Одного из воинов стащили с коня крюком, подцепив за ногу. Он упал на землю, и его тут же окружила толпа. Он успел вонзить меч в живот одному, но тут же на его спину обрушился удар топора, разрубая кожаный доспех и позвоночник. Другой, прижатый к дереву, отбивался от троих. Он распорол брюхо первому, отрубил руку второму, но третий в этот момент засадил ему в бок, под ребра, охотничью рогатину. Дружинник захрипел, роняя щит, а разбойник с рычанием навалился всем весом, проворачивая лезвие в его внутренностях.
К вьючным лошадям, груженым данью, уже прорвались самые жадные. Они не убивали, они резали ремни, срывая мешки и тюки, рычась и толкаясь, как свиньи у корыта.
Это не было битвой. Это была бойня. Грязная, жестокая, первобытная. Звенела сталь, хрустели кости, дикие вопли смешивались с предсмертными хрипами.
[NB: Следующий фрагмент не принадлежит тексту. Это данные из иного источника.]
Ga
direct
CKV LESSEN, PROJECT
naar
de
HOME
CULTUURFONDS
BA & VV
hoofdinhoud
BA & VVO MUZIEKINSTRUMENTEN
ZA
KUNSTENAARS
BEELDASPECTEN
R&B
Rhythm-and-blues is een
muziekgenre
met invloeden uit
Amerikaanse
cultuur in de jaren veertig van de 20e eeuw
Воздух наполнился густым, медным запахом свежей крови, запахом пота, страха и дерьма – у некоторых из раненых от боли и ужаса опорожнился кишечник. Перекат действительно становился кровавым. И казалось, что для княжеской дружины этот бой станет последним.
Глава 17: Клич Всеволода
Молодой дозорный Живорад на вышке видел все. Его глаза расширились от ужаса, он вцепился в бревно ограждения так, что побелели костяшки. Он видел, как из леса полезла саранча, как упал первый дружинник с фонтаном крови из шеи, как рухнул конь под самим Ярополком. На одно долгое, бесконечное мгновение он застыл, парализованный увиденным. Его мозг отказывался верить. Дружину? Княжескую дружину?! Режут, как скот, какие-то лесные оборванцы в двух шагах от деревни!
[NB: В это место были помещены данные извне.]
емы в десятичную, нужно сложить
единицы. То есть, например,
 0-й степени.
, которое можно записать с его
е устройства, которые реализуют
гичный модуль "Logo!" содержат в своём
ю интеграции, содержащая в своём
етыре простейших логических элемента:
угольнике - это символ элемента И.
А потом паралич прошел, сменившись животным, инстинктивным ужасом. Его прорвало. Он развернулся к небольшому медному колоколу – била́ – и заколотил в него с отчаянной, безумной силой. Резкий, панический набат разорвал тишину, заставив вздрогнуть и замереть всю деревню. И вместе с набатом над крышами понесся его истошный, срывающийся крик:
– РАЗБОЙНИКИ! У БРОДА! ДРУЖИНУ РЕЖУТ! НАШИХ БЬЮТ!
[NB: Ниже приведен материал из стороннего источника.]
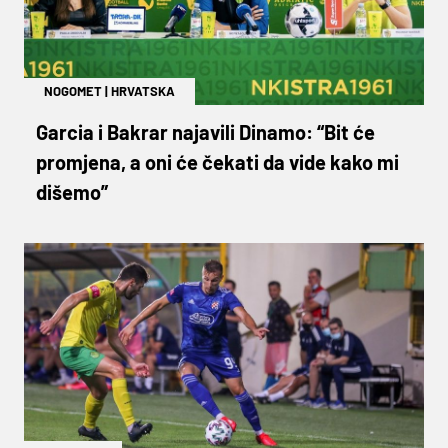
NOGOMET
|
HRVATSKA
Garcia i Bakrar najavili Dinamo: “Bit će
promjena, a oni će čekati da vide kako mi
dišemo”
«Наших». Слово вырвалось само собой. И оно все изменило.
Деревня замерла. Все звуки стихли. Бабы перестали плакать, мужики оторвались от своей работы. Все взгляды обратились в сторону ворот, туда, откуда доносились далекие, глухие звуки битвы.
Что делать? В головах сотен людей пронеслась одна и та же лихорадочная мысль.
Мужики посжимали топоры, что лежали наготове. Но они не двигались с места. Нерешительность, как вязкая грязь, сковала их ноги. Помогать дружинникам? Этим сытым, надменным тварям, которые полчаса назад топтали их достоинство и отбирали последнюю еду? Этим псам, что бросили их подыхать? Пусть их всех перережут к чертовой матери! Пусть их кишки намотают на ветки ивняка!